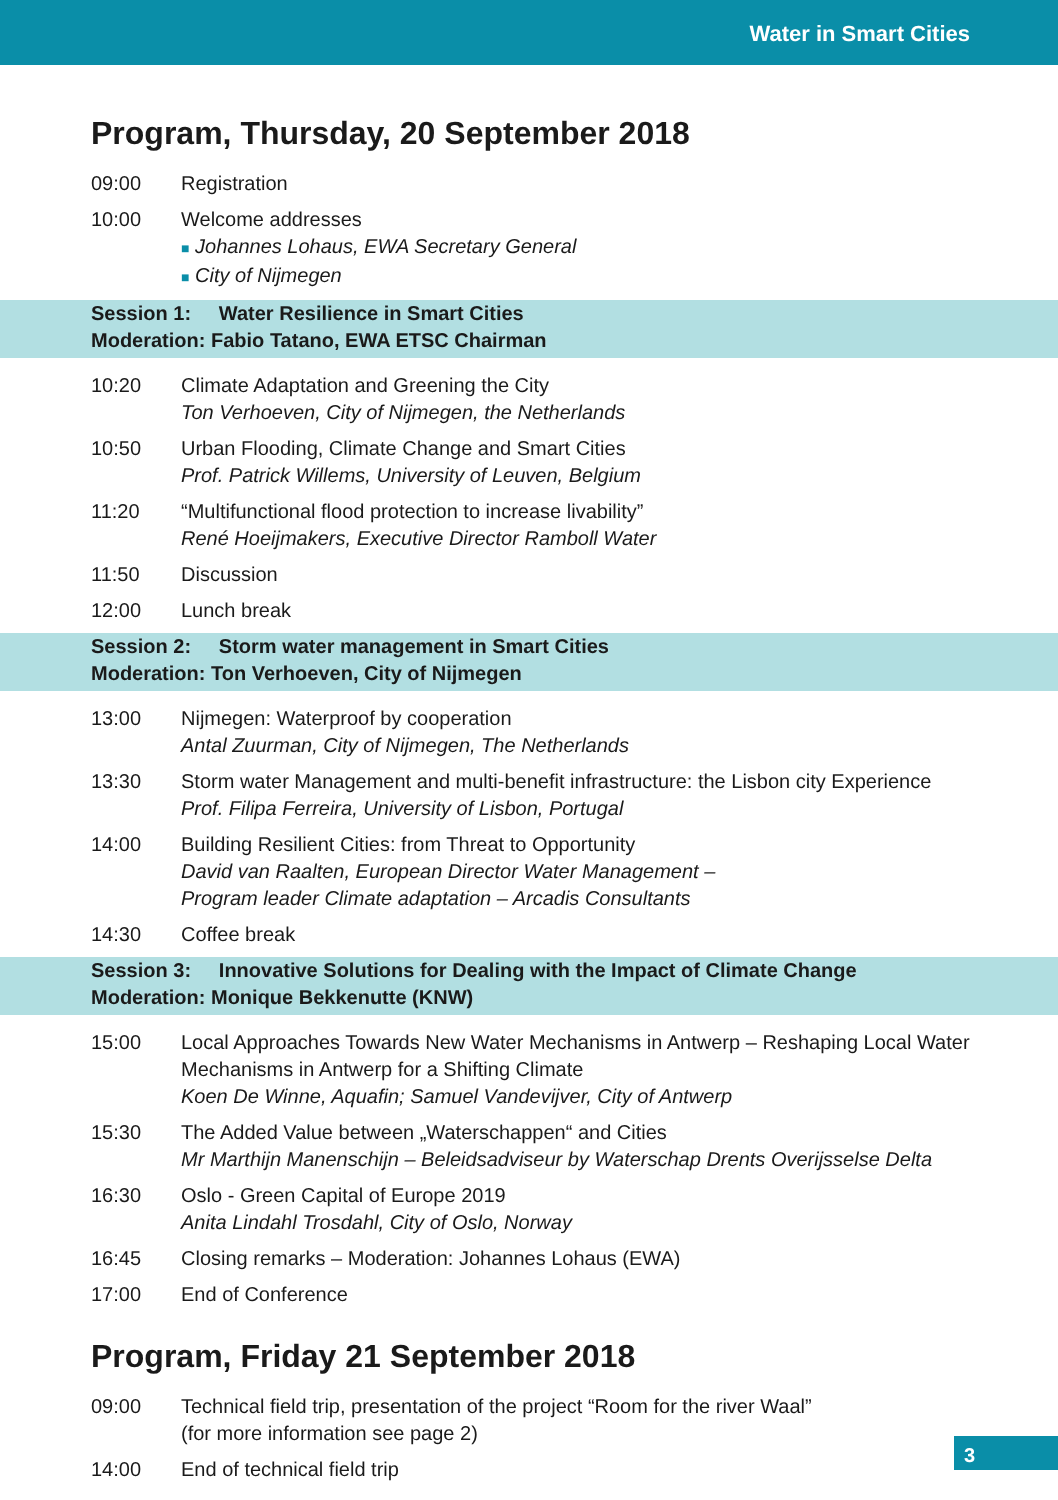Water in Smart Cities
Program, Thursday, 20 September 2018
09:00 Registration
10:00 Welcome addresses
■ Johannes Lohaus, EWA Secretary General
■ City of Nijmegen
Session 1: Water Resilience in Smart Cities
Moderation: Fabio Tatano, EWA ETSC Chairman
10:20 Climate Adaptation and Greening the City
Ton Verhoeven, City of Nijmegen, the Netherlands
10:50 Urban Flooding, Climate Change and Smart Cities
Prof. Patrick Willems, University of Leuven, Belgium
11:20 “Multifunctional flood protection to increase livability”
René Hoeijmakers, Executive Director Ramboll Water
11:50 Discussion
12:00 Lunch break
Session 2: Storm water management in Smart Cities
Moderation: Ton Verhoeven, City of Nijmegen
13:00 Nijmegen: Waterproof by cooperation
Antal Zuurman, City of Nijmegen, The Netherlands
13:30 Storm water Management and multi-benefit infrastructure: the Lisbon city Experience
Prof. Filipa Ferreira, University of Lisbon, Portugal
14:00 Building Resilient Cities: from Threat to Opportunity
David van Raalten, European Director Water Management –
Program leader Climate adaptation – Arcadis Consultants
14:30 Coffee break
Session 3: Innovative Solutions for Dealing with the Impact of Climate Change
Moderation: Monique Bekkenutte (KNW)
15:00 Local Approaches Towards New Water Mechanisms in Antwerp – Reshaping Local Water Mechanisms in Antwerp for a Shifting Climate
Koen De Winne, Aquafin; Samuel Vandevijver, City of Antwerp
15:30 The Added Value between „Waterschappen“ and Cities
Mr Marthijn Manenschijn – Beleidsadviseur by Waterschap Drents Overijsselse Delta
16:30 Oslo - Green Capital of Europe 2019
Anita Lindahl Trosdahl, City of Oslo, Norway
16:45 Closing remarks – Moderation: Johannes Lohaus (EWA)
17:00 End of Conference
Program, Friday 21 September 2018
09:00 Technical field trip, presentation of the project “Room for the river Waal”
(for more information see page 2)
14:00 End of technical field trip
3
***
Nothing before the line containing "17:00 End of Conference" should be repeated; repeat that line and all later lines through the end of the data above, exactly.

#### [Reply to the exercise]
17:00 End of Conference
Program, Friday 21 September 2018
09:00 Technical field trip, presentation of the project “Room for the river Waal”
(for more information see page 2)
14:00 End of technical field trip
3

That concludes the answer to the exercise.